2 min readAug 28, 2019
Tim:
Such a hysterical response. As a child of Holocaust survivors myself, I think the comparison to a concentration camp is silly and a reflection of America’s lack of experience dealing with refugees (and our current justified psychosis with this administration). Some thoughts:
- We don’t need to reinvent refugee management strategies. UNHCR has developed protocols forged in decades of dealing with refugees. At the core of these recommendations is the production of high-volume, low-cost, sanitary, temporary housing. What kind of person wouldn’t want to do the most humane, least expensive, best tested approach for dealing with this problem?
- No one will be forced into a camp. But no one should be allowed to sleep on the streets. So if you prefer not to go to the camp, but want to sleep on the street, you will end up in jail.
- I do not support this vagrancy-jail pipeline TODAY because there are no alternatives. Today, if you are arrested/moved for living on the street, you simply have to pack up and go somewhere else. That’s not humane or right. But once there is somewhere for you to go, you cannot continue to allow people to live on the streets.
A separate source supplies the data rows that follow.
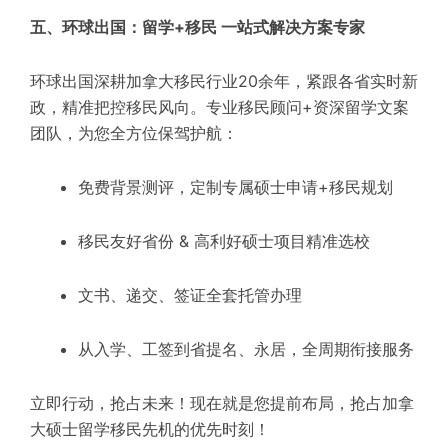
五、环球出国：留学+移民 一站式解决方案专家
环球出国深耕加拿大移民行业20余年，紧跟各省实时新
政，精准把控移民风向。专业移民顾问+资深留学文案
团队，为您全方位保驾护航：
免费背景测评，定制专属硕士申请+移民规划
移民友好省份 & 高利好硕士项目精准选校
文书、递交、签证全套托管办理
从入学、工签到省提名、永居，全周期衔接服务
立即行动，抢占未来！现在就是您提前布局，抢占加拿
大硕士留学移民先机的优先时刻！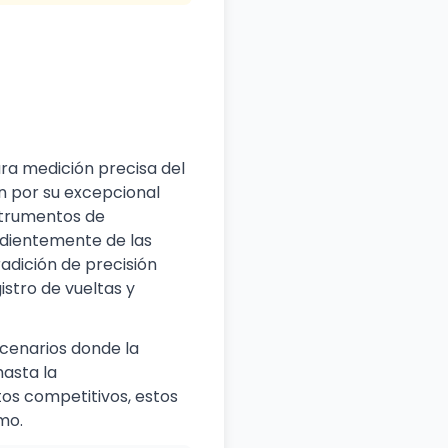
ra medición precisa del
n por su excepcional
nstrumentos de
dientemente de las
adición de precisión
stro de vueltas y
cenarios donde la
hasta la
tos competitivos, estos
mo.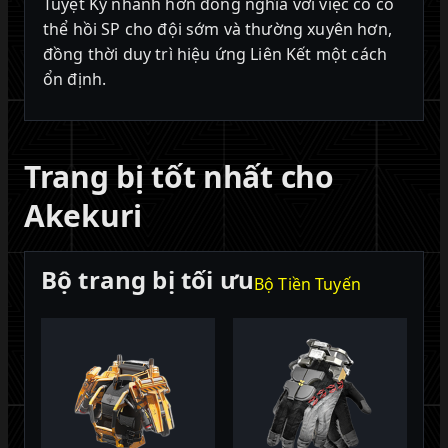
Tuyệt Kỹ nhanh hơn đồng nghĩa với việc cô có
thể hồi SP cho đội sớm và thường xuyên hơn,
đồng thời duy trì hiệu ứng Liên Kết một cách
ổn định.
Trang bị tốt nhất cho
Akekuri
Bộ trang bị tối ưu
Bộ Tiền Tuyến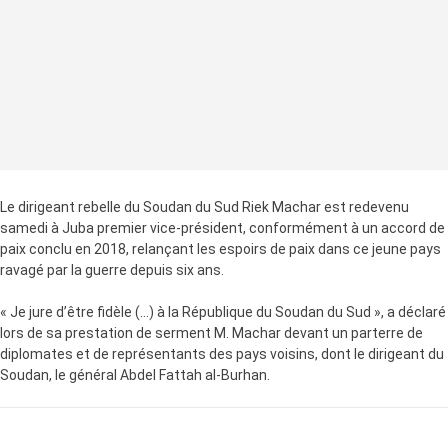
Le dirigeant rebelle du Soudan du Sud Riek Machar est redevenu
samedi à Juba premier vice-président, conformément à un accord de
paix conclu en 2018, relançant les espoirs de paix dans ce jeune pays
ravagé par la guerre depuis six ans.
« Je jure d’être fidèle (…) à la République du Soudan du Sud », a déclaré
lors de sa prestation de serment M. Machar devant un parterre de
diplomates et de représentants des pays voisins, dont le dirigeant du
Soudan, le général Abdel Fattah al-Burhan.
LA SUITE APRÈS LA PUBLICITÉ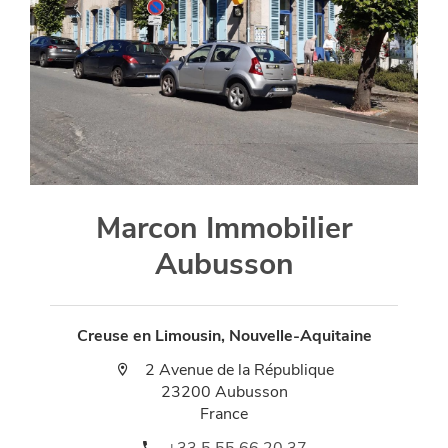
Marcon Immobilier
Aubusson
Creuse en Limousin, Nouvelle-Aquitaine
2 Avenue de la République
23200 Aubusson
France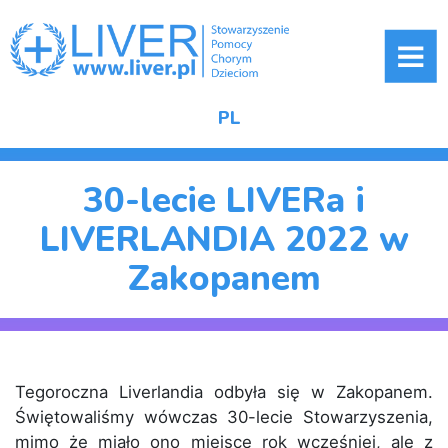
ME
PL
30-lecie LIVERa i
LIVERLANDIA 2022 w
Zakopanem
Tegoroczna Liverlandia odbyła się w Zakopanem.
Świętowaliśmy wówczas 30-lecie Stowarzyszenia,
mimo że miało ono miejsce rok wcześniej, ale z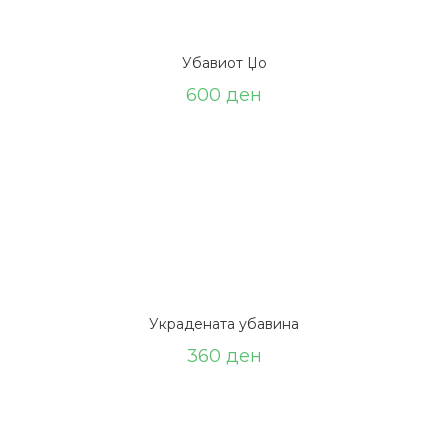
Убавиот Џо
600
ден
Украдената убавина
360
ден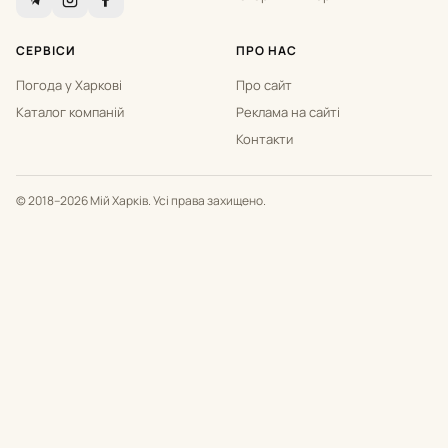
СЕРВІСИ
ПРО НАС
Погода у Харкові
Про сайт
Каталог компаній
Реклама на сайті
Контакти
© 2018–2026 Мій Харків. Усі права захищено.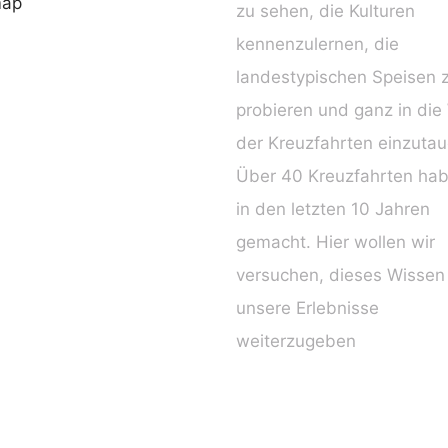
map
zu sehen, die Kulturen
kennenzulernen, die
landestypischen Speisen 
probieren und ganz in die
der Kreuzfahrten einzuta
Über 40 Kreuzfahrten hab
in den letzten 10 Jahren
gemacht. Hier wollen wir
versuchen, dieses Wissen
unsere Erlebnisse
weiterzugeben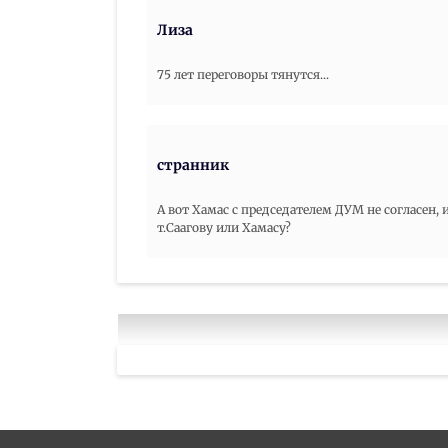
Лиза
75 лет переговоры тянутся...
странник
А вот Хамас с председателем ДУМ не согласен, 
т.Саагову или Хамасу?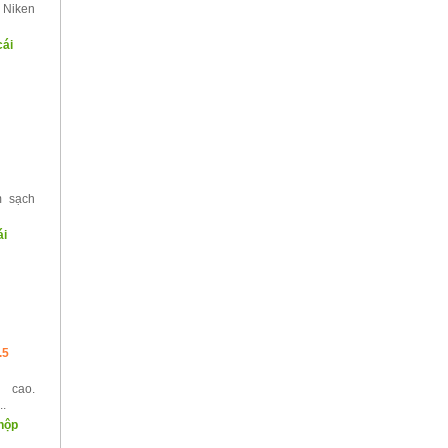
 Niken
cái
m sạch
ái
.5
 cao.
..
hộp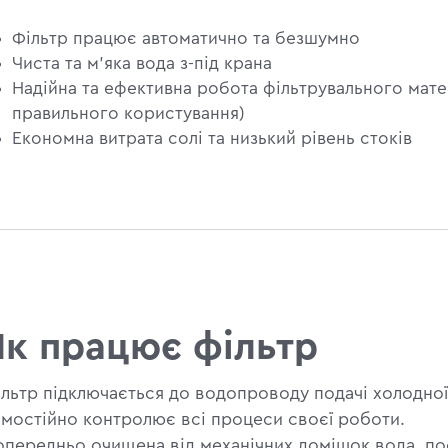
Фільтр працює автоматично та безшумно
Чиста та м'яка вода з-під крана
Надійна та ефективна робота фільтрувального мате
правильного користування)
Економна витрата солі та низький рівень стоків
Як працює фільтр
ільтр підключається до водопроводу подачі холодної
амостійно контролює всі процеси своєї роботи.
опередньо очищена від механічних домішок вода, пос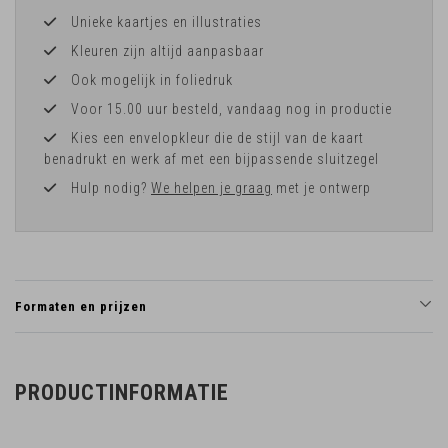
Unieke kaartjes en illustraties
Kleuren zijn altijd aanpasbaar
Ook mogelijk in foliedruk
Voor 15.00 uur besteld, vandaag nog in productie
Kies een envelopkleur die de stijl van de kaart
benadrukt en werk af met een bijpassende sluitzegel
Hulp nodig?
We helpen je graag
met je ontwerp
Formaten en prijzen
PRODUCTINFORMATIE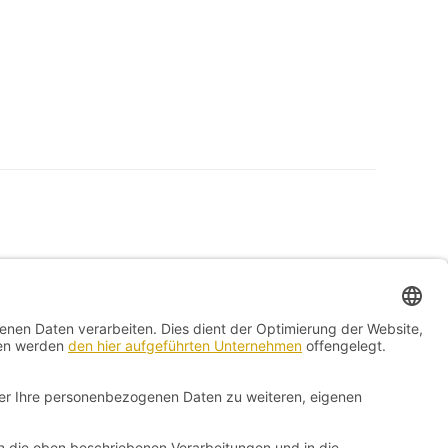
Kontakt
Impressum
Vertrag widerrufen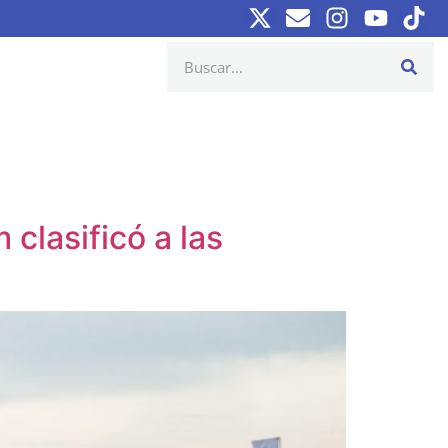
clasificó a las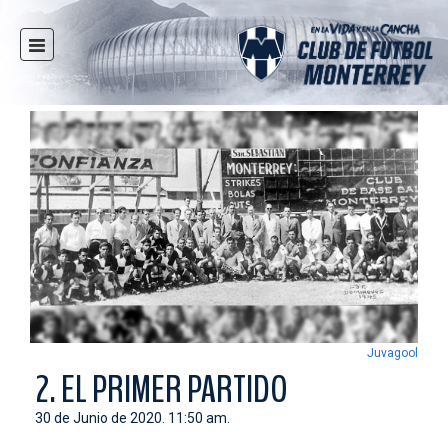
INICIO
NOTICIAS
CLUB
MULTIMEDIA
RAYADOS
RAYADAS
FUERZAS BÁSICAS
RESPONSABILIDAD SOCIAL
TAQUILLA
Juvagool
TIENDA
2. EL PRIMER PARTIDO
ESTADIO
30 de Junio de 2020. 11:50 am.
PRENSA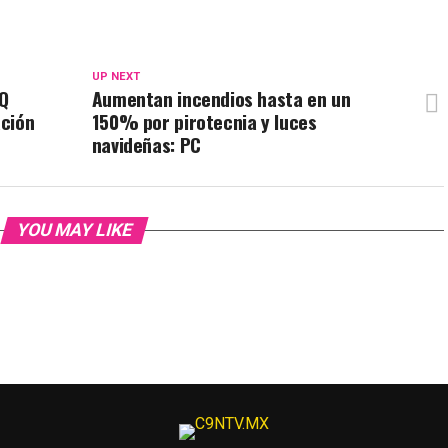
UP NEXT
AQ
Aumentan incendios hasta en un
ación
150% por pirotecnia y luces
navideñas: PC
YOU MAY LIKE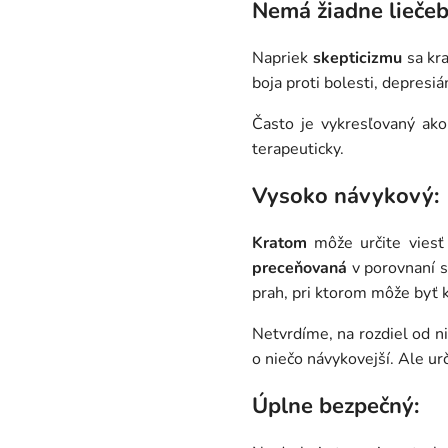
Nemá žiadne liečeb
Napriek
skepticizmu
sa kr
boja proti bolesti, depresiá
Často je vykresľovaný ak
terapeuticky.
Vysoko návykový:
Kratom
môže určite viesť 
preceňovaná
v porovnaní s
prah, pri ktorom môže byť 
Netvrdíme, na rozdiel od n
o niečo návykovejší. Ale ur
Úplne bezpečný: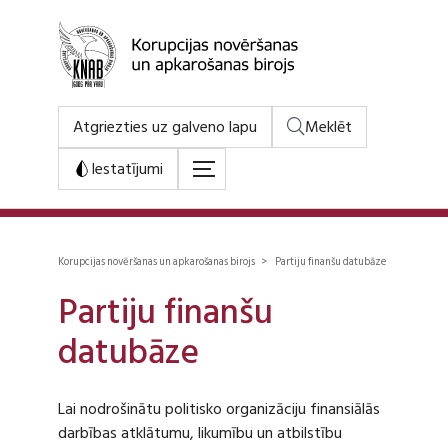
Atgriezties uz galveno lapu
Meklēt
Iestatījumi
Korupcijas novēršanas un apkarošanas birojs > Partiju finanšu datubāze
Partiju finanšu
datubāze
Lai nodrošinātu politisko organizāciju finansiālās
darbības atklātumu, likumību un atbilstību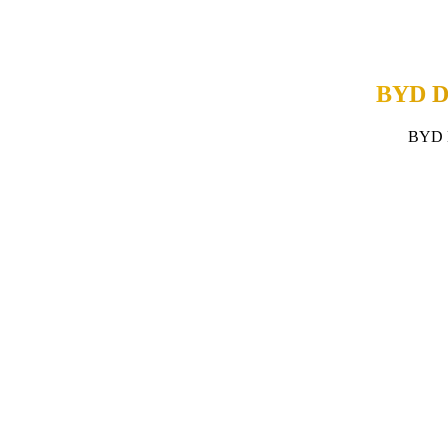
BYD D
BYD 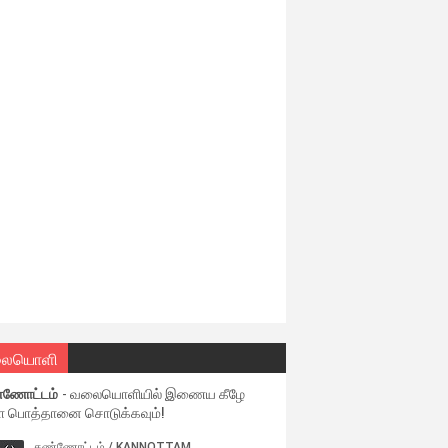
ையொளி
்ணோட்டம்
- வலையொளியில் இணைய கீழே
ள பொத்தானை சொடுக்கவும்!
- The reason we need to prevent people from sleeping on the street is that it poses a significant public health problem for them and everyone else. That includes finding food, shelter, toilets, showers, medicine, sun protection, STI/pregnancy prevention, etc. We don’t allow people to live on the streets because of hard-fought lessons WRT sanitation discovered in the Pasteur era. There is overwhelming public health evidence to suggest it is deleterious, and it must stop.
- We generally recognize that municipalities can legislate “quality of life” restrictions that restrict some freedoms in order to ensure peaceable use of private spaces. For example, if someone is playing loud music at 4am, parks a car on the street for 4 weeks, allows their dog to defecate on the sidewalk, etc — we agree that this person should be subject to rule compliance. Your “rights to do whatever you want” are not unlimited. Similarly, people camping on the streets is fundamentally an inhumane nuisance, and should not be allowed.